In October 2017, GM announced that it would release 20 new EVs by 2023 – just over five years from then, and just over one year from now. How’s that going?
If GM’s booth at the LA Auto Show is any indication (and it is): Not very well.
The LA Auto Show is a bit muted this year, as the COVID-19 pandemic is still happening t (and Los Angeles has strict mask and vaccine/test guidelines for entry), so a lot of automakers who would normally be here are absent. No BMW, Audi, Mercedes, Honda (except at a dealer booth in the back corner) – and notably, no GMC or Cadillac.
The remaining booths are larger and more spread out. There’s your standard slate of anonymous gas cars, but most automakers had the good sense to put their electric cars front and center, or otherwise bring attention to them – even if they’re relatively weak showings, like the Stellantis booth with large “e” signing above three overpriced, tiny-range plug-in hybrids.

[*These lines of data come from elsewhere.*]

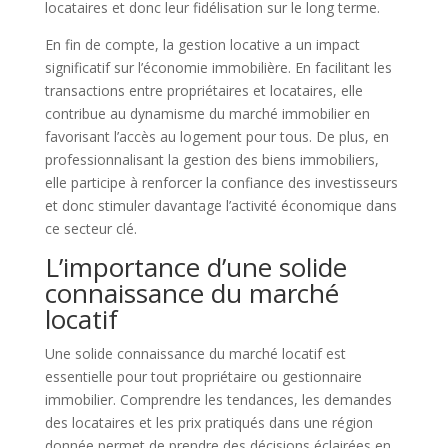
locataires et donc leur fidélisation sur le long terme.
En fin de compte, la gestion locative a un impact
significatif sur l’économie immobilière. En facilitant les
transactions entre propriétaires et locataires, elle
contribue au dynamisme du marché immobilier en
favorisant l’accès au logement pour tous. De plus, en
professionnalisant la gestion des biens immobiliers,
elle participe à renforcer la confiance des investisseurs
et donc stimuler davantage l’activité économique dans
ce secteur clé.
L’importance d’une solide
connaissance du marché
locatif
Une solide connaissance du marché locatif est
essentielle pour tout propriétaire ou gestionnaire
immobilier. Comprendre les tendances, les demandes
des locataires et les prix pratiqués dans une région
donnée permet de prendre des décisions éclairées en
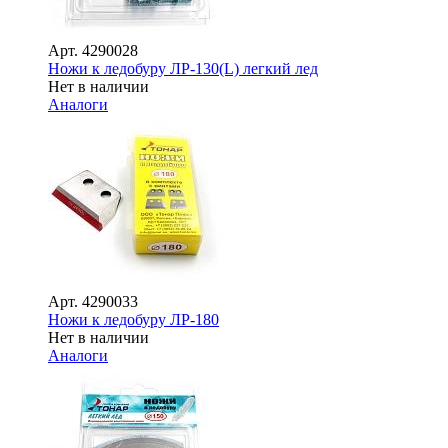
Арт.
4290028
Ножи к ледобуру ЛР-130(L) легкий лед
Нет в наличии
Аналоги
Арт.
4290033
Ножи к ледобуру ЛР-180
Нет в наличии
Аналоги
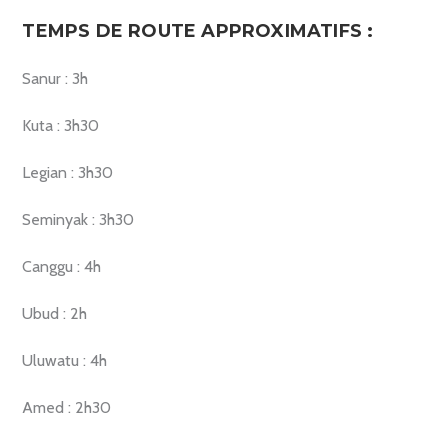
TEMPS DE ROUTE APPROXIMATIFS :
Sanur : 3h
Kuta : 3h30
Legian : 3h30
Seminyak : 3h30
Canggu : 4h
Ubud : 2h
Uluwatu : 4h
Amed : 2h30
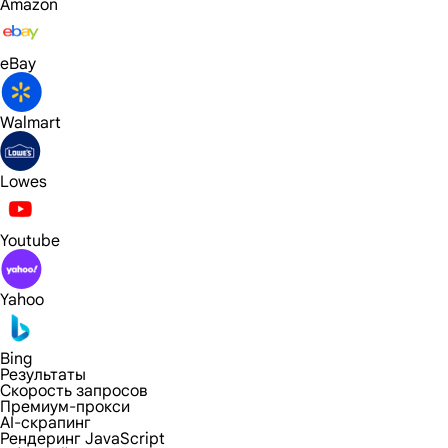
Amazon
eBay
Walmart
Lowes
Youtube
Yahoo
Bing
Результаты
Скорость запросов
Премиум-прокси
AI-скрапинг
Рендеринг JavaScript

After all, this is California, one of the biggest EV markets in the world, where half of the US’s EVs are sold, where the electric revolution began. Californian want anything new and revolutionary, and we want it first. On the freeways in LA, you can’t go more than 30 seconds before seeing an electric car on the road. If you’re going to bring your EVs anywhere, this is the place to bring them.
Even the famously anti-EV Toyota brought their bZ4X (along with a caged-off display of goofy-looking EV concepts that recalls a Simpsons episode) and Subaru, who have had a “National Parks”-themed booth full of nature-destroying gas cars for years now, showcased their new Solterra. At least they put in the effort to greenwash a bit.

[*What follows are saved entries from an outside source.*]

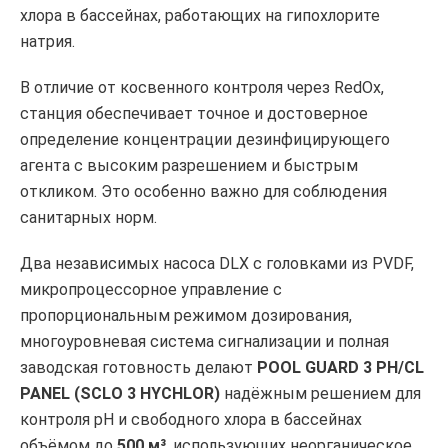
хлора в бассейнах, работающих на гипохлорите
натрия.
В отличие от косвенного контроля через RedOx,
станция обеспечивает точное и достоверное
определение концентрации дезинфицирующего
агента с высоким разрешением и быстрым
откликом. Это особенно важно для соблюдения
санитарных норм.
Два независимых насоса DLX с головками из PVDF,
микропроцессорное управление с
пропорциональным режимом дозирования,
многоуровневая система сигнализации и полная
заводская готовность делают
POOL GUARD 3 PH/CL
PANEL (SCLO 3 HYCHLOR)
надёжным решением для
контроля pH и свободного хлора в бассейнах
объёмом до
500 м³
, использующих неорганическое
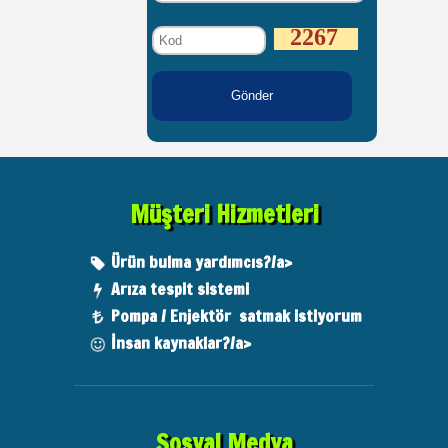
2267
Müşteri Hizmetleri
Ürün bulma yardımcıs?/a>
Arıza tespit sistemi
Pompa / Enjektör satmak istiyorum
İnsan kaynaklar?/a>
Sosyal Medya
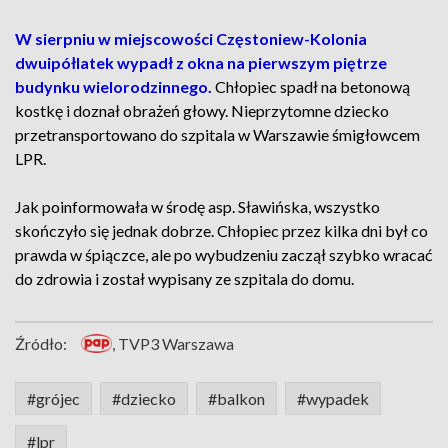
W sierpniu w miejscowości Częstoniew-Kolonia
dwuipółlatek wypadł z okna na pierwszym piętrze
budynku wielorodzinnego.
Chłopiec spadł na betonową
kostkę i doznał obrażeń głowy. Nieprzytomne dziecko
przetransportowano do szpitala w Warszawie śmigłowcem
LPR.
Jak poinformowała w środę asp. Sławińska, wszystko
skończyło się jednak dobrze. Chłopiec przez kilka dni był co
prawda w śpiączce, ale po wybudzeniu zaczął szybko wracać
do zdrowia i został wypisany ze szpitala do domu.
Źródło:
, TVP3 Warszawa
#grójec
#dziecko
#balkon
#wypadek
#lpr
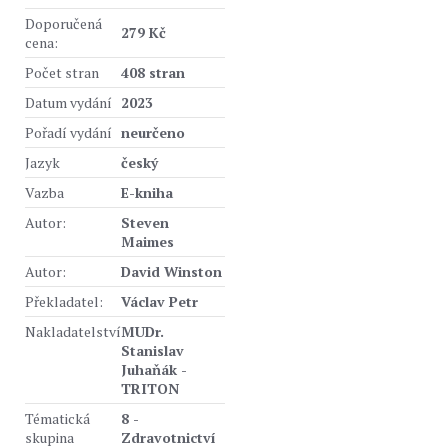
Doporučená
279 Kč
cena:
Počet stran
408 stran
Datum vydání
2023
Pořadí vydání
neurčeno
Jazyk
český
Vazba
E-kniha
Autor:
Steven
Maimes
Autor:
David Winston
Překladatel:
Václav Petr
Nakladatelství
MUDr.
Stanislav
Juhaňák -
TRITON
Tématická
8 -
skupina
Zdravotnictví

So surely, GM, who are “all in on electrification,” who “aspire” to be all-electric by 2035 (which is the least they could do), who have been praised for electrifying the auto industry, would bring something, right?
Well, apparently not. In a quick walk through their ghost town of a booth, we saw nothing new, nothing interesting, nothing with a plug. Most automakers have some sort of vestigial wall charger display standing vaguely near a PHEV compliance car (with ~5kWh of battery in it, coincidentally the minimum amount for carpool and rebate access), but GM didn’t even have that.

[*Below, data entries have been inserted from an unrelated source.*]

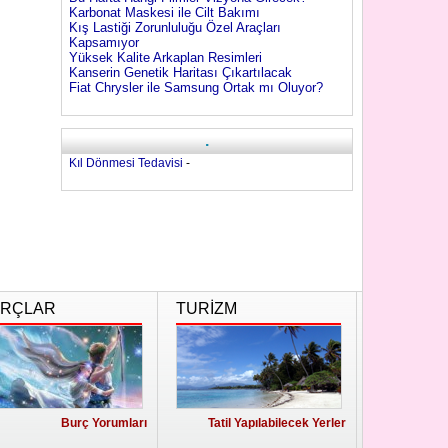
Karbonat Maskesi ile Cilt Bakımı
Kış Lastiği Zorunluluğu Özel Araçları
Kapsamıyor
Yüksek Kalite Arkaplan Resimleri
Kanserin Genetik Haritası Çıkartılacak
Fiat Chrysler ile Samsung Ortak mı Oluyor?
.
Kıl Dönmesi Tedavisi
-
RÇLAR
TURİZM
Burç Yorumları
Tatil Yapılabilecek Yerler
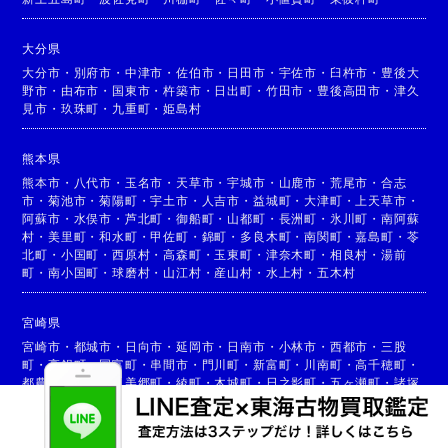
大分県
大分市
・
別府市
・
中津市
・
佐伯市
・
日田市
・
宇佐市
・
臼杵市
・
豊後大
野市
・
由布市
・
国東市
・
杵築市
・
日出町
・
竹田市
・
豊後高田市
・
津久
見市
・
玖珠町
・
九重町
・
姫島村
熊本県
熊本市
・
八代市
・
玉名市
・
天草市
・
宇城市
・
山鹿市
・
荒尾市
・
合志
市
・
菊池市
・
菊陽町
・
宇土市
・
人吉市
・
益城町
・
大津町
・
上天草市
・
阿蘇市
・
水俣市
・
芦北町
・
御船町
・
山都町
・
長洲町
・
氷川町
・
南阿蘇
村
・
美里町
・
和水町
・
甲佐町
・
錦町
・
多良木町
・
南関町
・
嘉島町
・
苓
北町
・
小国町
・
西原村
・
高森町
・
玉東町
・
津奈木町
・
相良村
・
湯前
町
・
南小国町
・
球磨村
・
山江村
・
産山村
・
水上村
・
五木村
宮崎県
宮崎市
・
都城市
・
日向市
・
延岡市
・
日南市
・
小林市
・
西都市
・
三股
町
・
高鍋町
・
国富町
・
串間市
・
門川町
・
新富町
・
川南町
・
高千穂町
・
都農町
・
高原町
・
美郷町
・
綾町
・
木城町
・
日之影町
・
五ヶ瀬町
・
諸塚
村
・
椎葉村
・
西米良村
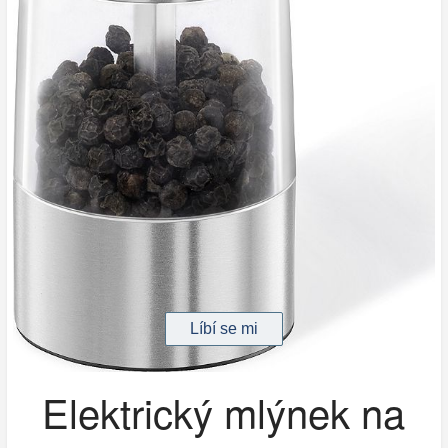
Elektrický mlýnek na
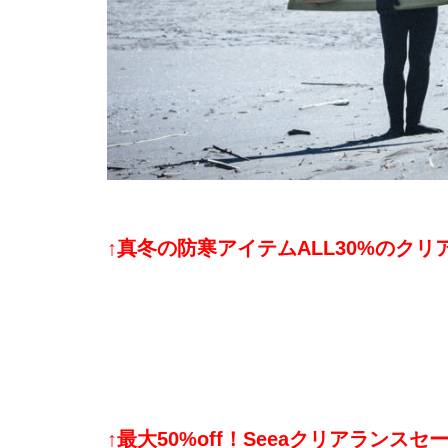
↑真冬の防寒アイテムALL30%のク
↑最大50%off！Seeaクリアランス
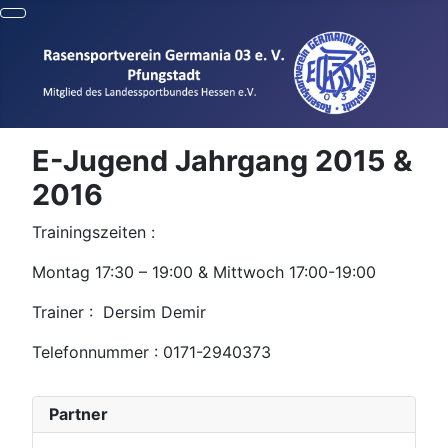
E-Jugend Jahrgang 2015 &
2016
Trainingszeiten :
Montag 17:30 – 19:00 & Mittwoch 17:00-19:00
Trainer :
Dersim Demir
Telefonnummer : 0171-2940373
Partner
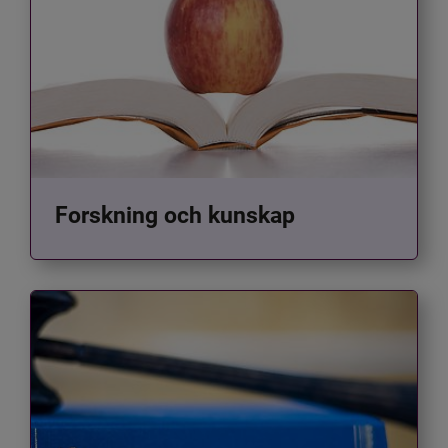
Forskning och kunskap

In fact, here’s the only plug we could find in their booth:
This complete lack of anything electric is made worse by the fact that GM promised it wouldn’t be this way. In October 2017, GM said they would have “at least 20 new all-electric vehicles that will launch by 2023.” GM president Mark Reuss added that “these aren’t just words in a war of press releases.” And one year ago, they upped that ante to 30 new EVs by 2025.
At the time, GM was producing exactly one EV, the Chevy Bolt, and one PHEV, the Chevy Volt. Now, it is currently producing exactly zero EVs, since the Volt is out of production and Chevy Bolt EV lines are currently halted.
One might respond, “That’s not fair, that’s just a temporary pause of the Bolt and it’s all LG’s fault,” but that excuse highlights the point that those are the only models GM currently has.
Even if we count the EUV as a separate model and we go backward or forward in time a few weeks, there has been no growth in GM’s EV line since that promise was made.
GM has had four years out of the five they gave themselves, and they haven’t made any progress whatsoever on their promise. They’ve launched one EV (Bolt EUV) and stopped three production lines (Volt, and temporarily the Bolt and EUV). If they had delivered on even 20% of their promise in the four years since they made it, they’d still at least have more EVs now than they did then. But they didn’t, and they have nothing.
Another excuse could be the global pandemic, but GM had three years of roughly no action prior to the start of the pandemic, and the pandemic has only underlined how bad burning gas is for air quality and how EVs are the way to go, and EV sales have rocketed up despite the whole industry being down. Instead, GM spent most of that time lobbying and suing to stop EVs… and only stopped right after President Joe Biden’s election.
To be fair, GM brands GMC and Cadillac are not at the show. Both of these brands have a pretty exciting new EV coming up – GMC with the Hummer EV and Cadillac with the Lyriq – and we’re sure either would be front and center at their respective hypothetical booths. Cadillac has committed to being all electric going forward, so that’s a good start.
But again, those are still only two new cars GM-wide, bringing the tally to 3/20 if you count the EUV. And those two only count if you interpret “launch” to mean “reveal,” as neither car is yet on the road (though both sold out immediately when reservations were opened).
So there really is no excuse for this sad showing, and no charitable angle from which to look at it. GM is failing miserably at delivering the promises they’ve made.
But hey, at least they’ve still got a year to go. It sure will be exciting to see the 20 EVs they’ll be debuting in the next year, and they’re going to need a lot of floorspace at the 2022 LA Auto Show, the last one before their 20-EV deadline, to showcase all of them. We’re looking forward to it, GM. You promised.